Some may claim that Draper’s climatic explanation of the Civil War is not exactly the same as those promoting causal links between climate change and conflict in our own day. But similar ethical echoes linger. When we shift the blame for violence to the weather and treat human struggle as simply a state of nature, we reduce the complexity of warfare to a single dimension. We also absolve the agents of conflict of moral responsibility for their actions.

For one, a focus on environmentally related violence masks other forms of social and political struggle. Climate reductionism facilitates the sense that war in the developing world can be readily depoliticized and naturalized by pushing factors like local culture and social relations to the sidelines. It provides a ready excuse to leave these issues unaddressed. Moreover, it can easily be a way of diverting attention from the West’s historical culpability for conflicts elsewhere in the world by shifting the blame to nature. As one group of researchers put it, when analysts “neglect the complex political calculus of governance,” they reach “conclusions that are little different from those ascribing poverty to latitudinal location or lessened individual productivity to hot climates, as was common in European and American scholarship about a century ago.” Most of us today rightly find these conclusions — which lend themselves to what is, essentially, racism under the guise of science — ugly and unacceptable.
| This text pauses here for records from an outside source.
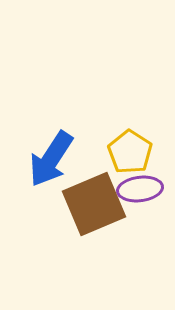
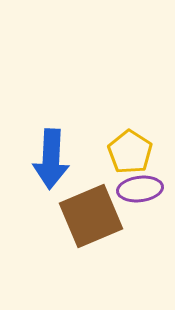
blue arrow: rotated 30 degrees counterclockwise
brown square: moved 3 px left, 12 px down
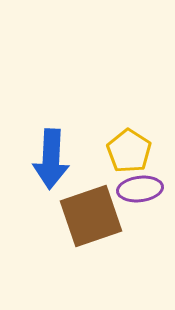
yellow pentagon: moved 1 px left, 1 px up
brown square: rotated 4 degrees clockwise
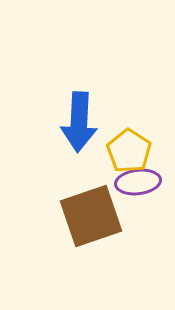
blue arrow: moved 28 px right, 37 px up
purple ellipse: moved 2 px left, 7 px up
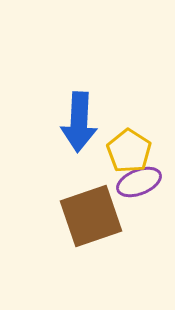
purple ellipse: moved 1 px right; rotated 15 degrees counterclockwise
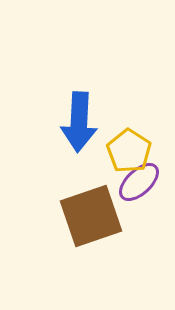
purple ellipse: rotated 21 degrees counterclockwise
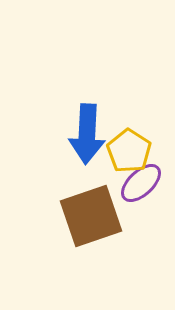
blue arrow: moved 8 px right, 12 px down
purple ellipse: moved 2 px right, 1 px down
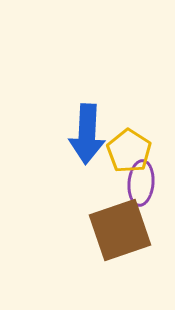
purple ellipse: rotated 42 degrees counterclockwise
brown square: moved 29 px right, 14 px down
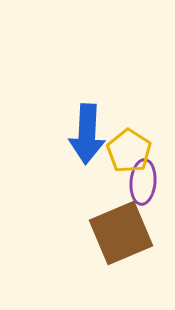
purple ellipse: moved 2 px right, 1 px up
brown square: moved 1 px right, 3 px down; rotated 4 degrees counterclockwise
There are some who have started to push back against this ubiquitous climate reductionist impulse. A team of research ecologists based mostly at Colorado State University, for example, has challenged the suggestion that higher temperatures increase the risk of civil war in Africa. They argue that attributing such causal powers to climate “oversimplifies systems affected by many geopolitical and social factors,” and they point out that unrelated geopolitical trends — most notably, decolonization and the vicissitudes of the Cold War — tend to be ignored in climate reductionist agendas. Halvard Buhaug, a political scientist at the Peace Research Institute Oslo, also hasserious reservations about climatic supremacism. “Climate variability is a poor predictor of armed conflict,” he observes, and civil wars in Africa are far better explained by ethnopolitical exclusion and a poor national economy.

Prophecy is a precariously uncertain business. Sir John Houghton, former co-chair of the Intergovernmental Panel on Climate Change, issued a word of caution along these lines when giving evidence to the U.K. House of Lords Select Committee on Economic Affairs in 2005: “When you put models together which are climate models added to impact models added to economic models, then you have to be very wary indeed of the sort of answers you are getting and how realistic they are.”

And yet a strong sense of predestined inevitability pervades a good deal of current thinking about climate change by the national security industry. In such visions, humanity’s future is dictated by climate, literally degree-by-degree. We should indeed be wary of this turn of events. And when prognostications offer the human race moral absolution when it comes to taking responsibility for the world’s ills — on the surface demanding action while simultaneously releasing us from blame for our role in causing conflict — it’s best to be even warier still.